*INSTRUCTIONS FOR THE TASK*
Take the lines from the one with "39: (860, 549)" to the end of the listing, both ends included, and quote them exactly, leaving pictures out.
- Opening Delimiter -
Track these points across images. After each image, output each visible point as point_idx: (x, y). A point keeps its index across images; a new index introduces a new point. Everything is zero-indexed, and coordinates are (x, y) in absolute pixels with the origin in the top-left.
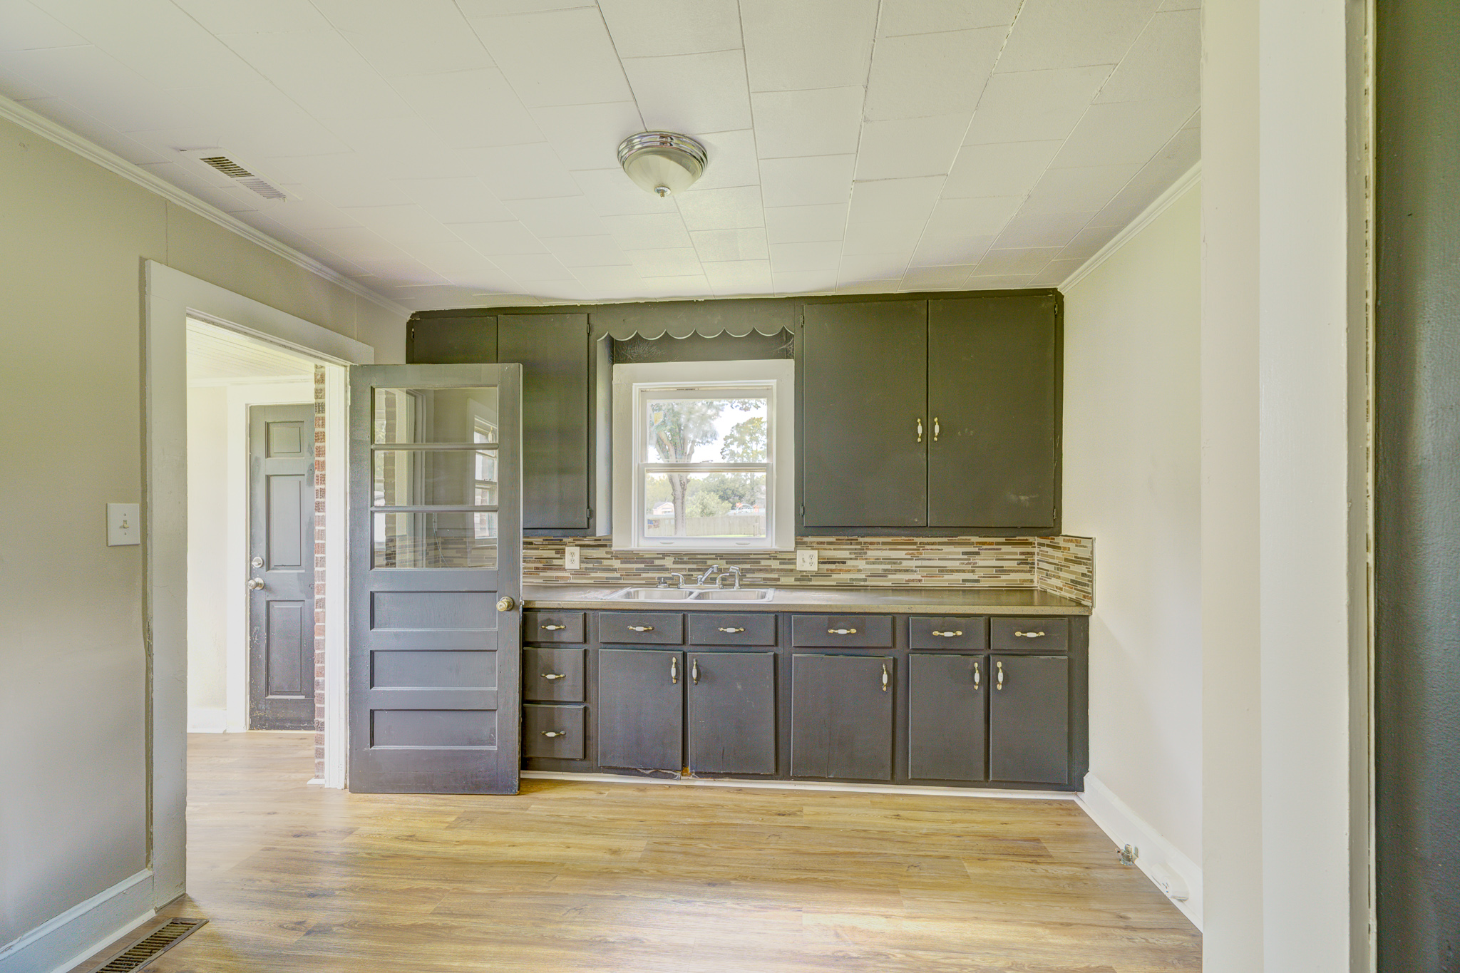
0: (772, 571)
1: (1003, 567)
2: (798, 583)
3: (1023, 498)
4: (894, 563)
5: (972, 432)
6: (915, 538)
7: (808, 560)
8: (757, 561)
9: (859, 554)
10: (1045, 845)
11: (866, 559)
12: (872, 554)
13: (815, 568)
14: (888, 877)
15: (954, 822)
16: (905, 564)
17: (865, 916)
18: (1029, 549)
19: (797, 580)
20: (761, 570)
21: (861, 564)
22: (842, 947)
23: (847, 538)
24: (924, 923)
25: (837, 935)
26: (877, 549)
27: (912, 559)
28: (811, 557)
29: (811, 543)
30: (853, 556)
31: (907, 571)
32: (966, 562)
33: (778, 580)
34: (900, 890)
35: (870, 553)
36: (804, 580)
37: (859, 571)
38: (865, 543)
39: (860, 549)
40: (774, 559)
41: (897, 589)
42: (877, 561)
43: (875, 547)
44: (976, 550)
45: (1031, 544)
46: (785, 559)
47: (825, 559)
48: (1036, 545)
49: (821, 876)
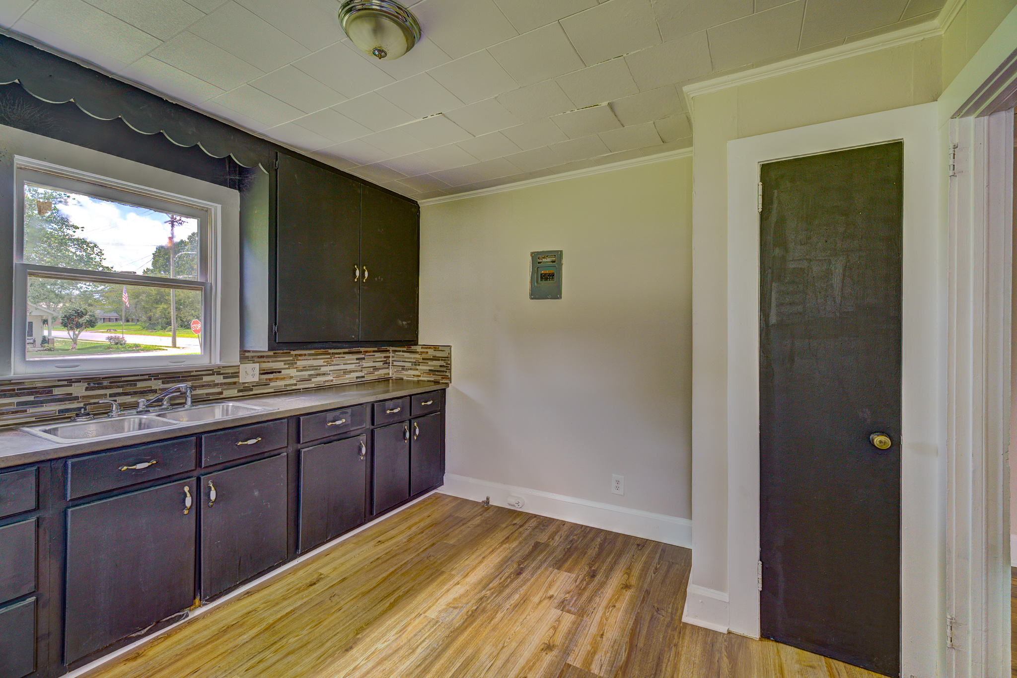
- Closing Delimiter -
*RESPONSE*
39: (860, 549)
40: (774, 559)
41: (897, 589)
42: (877, 561)
43: (875, 547)
44: (976, 550)
45: (1031, 544)
46: (785, 559)
47: (825, 559)
48: (1036, 545)
49: (821, 876)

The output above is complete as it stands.